L'affaire a éclaté la semaine dernière quand l'hebdomadaire Der Spiegel a révélé que des entreprises européennes (EADS), des personnalités politiques européennes et des « autorités françaises » avaient été écoutées par le service de renseignement extérieur allemand, le BND (Bundesnachrichtendienst), pour le compte de l'agence de renseignement américaine NSA, déjà au cœur des révélations du lanceur d'alerte Edward Snowden. Au moins 40 000 requêtes illégales visant des intérêts européens auraient été commandées par la NSA et effectuées par le BND. Dans un premier temps, la Chancellerie a admis des failles. Mais elle a assuré n'avoir été mise au parfum qu'en mars 2015.

En France, ces premières révélations n'ont suscité que très peu d'intérêt (lire notre article)« Je n'ai aucune information sur ce sujet », nous a assuré le week-end dernier le porte-parole du ministère des affaires étrangères, Romain Nadal. L'Élysée n'avait alors même pas répondu à nos sollicitations. Silence également dans la classe politique, à l'exception du coprésident du parti de gauche, Jean-Luc Mélenchon, qui a dénoncé un « espionnage inadmissible ». « François Hollande doit demander à Angela Merkel de présenter des excuses à la France », indique Mélenchon dans un communiqué, rappelant que « l’espionnage des institutions et moyens de la diplomatie de la France est un crime puni par le code pénal comme atteinte aux intérêts fondamentaux de la Nation » et demandant l'ouverture d'une commission d'enquête parlementaire et d'une enquête judiciaire.

===

◆ Exercices:
A. Recopiez fidèlement le passage sur l'affaire d'espionnage, depuis « En France, ces » jusqu'à « d'une enquête judiciaire. ».
B. D'après le passage sur l'affaire d'espionnage, quel hebdomadaire a révélé que le BND avait mené des écoutes pour le compte de la NSA ?

===

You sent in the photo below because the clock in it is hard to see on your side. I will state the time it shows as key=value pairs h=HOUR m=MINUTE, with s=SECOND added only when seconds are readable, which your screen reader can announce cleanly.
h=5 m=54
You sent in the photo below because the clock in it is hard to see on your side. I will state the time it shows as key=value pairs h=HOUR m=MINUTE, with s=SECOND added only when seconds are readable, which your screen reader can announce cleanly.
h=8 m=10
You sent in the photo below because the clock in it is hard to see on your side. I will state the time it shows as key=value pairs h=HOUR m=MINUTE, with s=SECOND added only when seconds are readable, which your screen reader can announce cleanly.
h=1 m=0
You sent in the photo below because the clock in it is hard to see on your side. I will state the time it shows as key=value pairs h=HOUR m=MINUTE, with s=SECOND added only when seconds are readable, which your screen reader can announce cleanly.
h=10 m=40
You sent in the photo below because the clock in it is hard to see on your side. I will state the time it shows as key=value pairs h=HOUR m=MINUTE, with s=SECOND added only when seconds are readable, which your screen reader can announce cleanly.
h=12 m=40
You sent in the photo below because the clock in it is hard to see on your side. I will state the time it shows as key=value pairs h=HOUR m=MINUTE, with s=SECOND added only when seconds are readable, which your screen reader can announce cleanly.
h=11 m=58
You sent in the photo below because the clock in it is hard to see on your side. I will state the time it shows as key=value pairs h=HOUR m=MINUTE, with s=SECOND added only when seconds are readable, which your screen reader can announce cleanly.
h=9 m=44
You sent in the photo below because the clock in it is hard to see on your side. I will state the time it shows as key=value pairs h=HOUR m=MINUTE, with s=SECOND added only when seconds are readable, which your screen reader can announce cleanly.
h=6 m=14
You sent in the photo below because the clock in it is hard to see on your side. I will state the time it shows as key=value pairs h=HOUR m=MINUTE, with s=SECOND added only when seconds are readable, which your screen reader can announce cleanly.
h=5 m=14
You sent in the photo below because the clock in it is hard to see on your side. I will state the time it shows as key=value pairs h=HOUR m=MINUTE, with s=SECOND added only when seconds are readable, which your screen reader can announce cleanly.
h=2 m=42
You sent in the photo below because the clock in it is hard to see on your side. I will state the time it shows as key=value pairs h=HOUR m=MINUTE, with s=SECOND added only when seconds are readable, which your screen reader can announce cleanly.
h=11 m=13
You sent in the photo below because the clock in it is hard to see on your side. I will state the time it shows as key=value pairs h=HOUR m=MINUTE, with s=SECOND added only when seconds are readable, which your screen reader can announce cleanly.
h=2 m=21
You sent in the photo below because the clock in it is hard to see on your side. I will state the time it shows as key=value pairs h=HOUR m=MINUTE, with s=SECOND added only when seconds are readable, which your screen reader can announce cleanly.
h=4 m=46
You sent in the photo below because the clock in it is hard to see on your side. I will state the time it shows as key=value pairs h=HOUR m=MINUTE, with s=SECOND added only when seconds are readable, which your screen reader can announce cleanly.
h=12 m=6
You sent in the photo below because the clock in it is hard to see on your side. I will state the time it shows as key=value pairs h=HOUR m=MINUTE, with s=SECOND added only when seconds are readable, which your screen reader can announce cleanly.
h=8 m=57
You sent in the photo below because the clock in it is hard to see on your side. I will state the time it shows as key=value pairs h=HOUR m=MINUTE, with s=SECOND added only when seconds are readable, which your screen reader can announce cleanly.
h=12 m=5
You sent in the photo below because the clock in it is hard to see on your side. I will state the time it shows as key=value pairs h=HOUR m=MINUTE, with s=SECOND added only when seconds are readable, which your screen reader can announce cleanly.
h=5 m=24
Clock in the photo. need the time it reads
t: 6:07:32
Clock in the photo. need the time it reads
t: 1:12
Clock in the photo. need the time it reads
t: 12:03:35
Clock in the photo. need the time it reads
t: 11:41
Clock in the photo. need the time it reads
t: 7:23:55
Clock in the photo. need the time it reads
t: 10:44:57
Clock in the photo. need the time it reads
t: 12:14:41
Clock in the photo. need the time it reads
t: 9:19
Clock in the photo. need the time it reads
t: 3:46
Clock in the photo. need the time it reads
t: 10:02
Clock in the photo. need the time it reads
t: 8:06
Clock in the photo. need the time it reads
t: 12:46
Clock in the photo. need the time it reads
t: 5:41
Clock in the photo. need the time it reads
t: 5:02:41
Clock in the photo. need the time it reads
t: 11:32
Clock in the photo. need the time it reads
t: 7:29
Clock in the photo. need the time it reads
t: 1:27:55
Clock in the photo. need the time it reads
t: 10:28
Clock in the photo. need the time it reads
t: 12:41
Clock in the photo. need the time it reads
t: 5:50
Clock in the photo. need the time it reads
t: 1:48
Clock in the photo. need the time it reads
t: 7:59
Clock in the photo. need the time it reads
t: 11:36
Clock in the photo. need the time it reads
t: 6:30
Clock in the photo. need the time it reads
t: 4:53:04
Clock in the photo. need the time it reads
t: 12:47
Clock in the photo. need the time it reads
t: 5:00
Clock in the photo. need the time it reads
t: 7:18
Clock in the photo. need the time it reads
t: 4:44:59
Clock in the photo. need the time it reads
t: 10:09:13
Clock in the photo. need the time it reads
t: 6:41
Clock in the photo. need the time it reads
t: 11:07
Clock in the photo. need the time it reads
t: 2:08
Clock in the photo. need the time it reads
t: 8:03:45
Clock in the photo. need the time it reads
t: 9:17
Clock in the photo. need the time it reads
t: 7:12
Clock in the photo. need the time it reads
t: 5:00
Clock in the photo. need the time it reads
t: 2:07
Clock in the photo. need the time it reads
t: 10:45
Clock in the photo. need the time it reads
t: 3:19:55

===

◆ Corrigés:
A.
En France, ces premières révélations n'ont suscité que très peu d'intérêt (lire notre article)« Je n'ai aucune information sur ce sujet », nous a assuré le week-end dernier le porte-parole du ministère des affaires étrangères, Romain Nadal. L'Élysée n'avait alors même pas répondu à nos sollicitations. Silence également dans la classe politique, à l'exception du coprésident du parti de gauche, Jean-Luc Mélenchon, qui a dénoncé un « espionnage inadmissible ». « François Hollande doit demander à Angela Merkel de présenter des excuses à la France », indique Mélenchon dans un communiqué, rappelant que « l’espionnage des institutions et moyens de la diplomatie de la France est un crime puni par le code pénal comme atteinte aux intérêts fondamentaux de la Nation » et demandant l'ouverture d'une commission d'enquête parlementaire et d'une enquête judiciaire.

B. L'hebdomadaire Der Spiegel.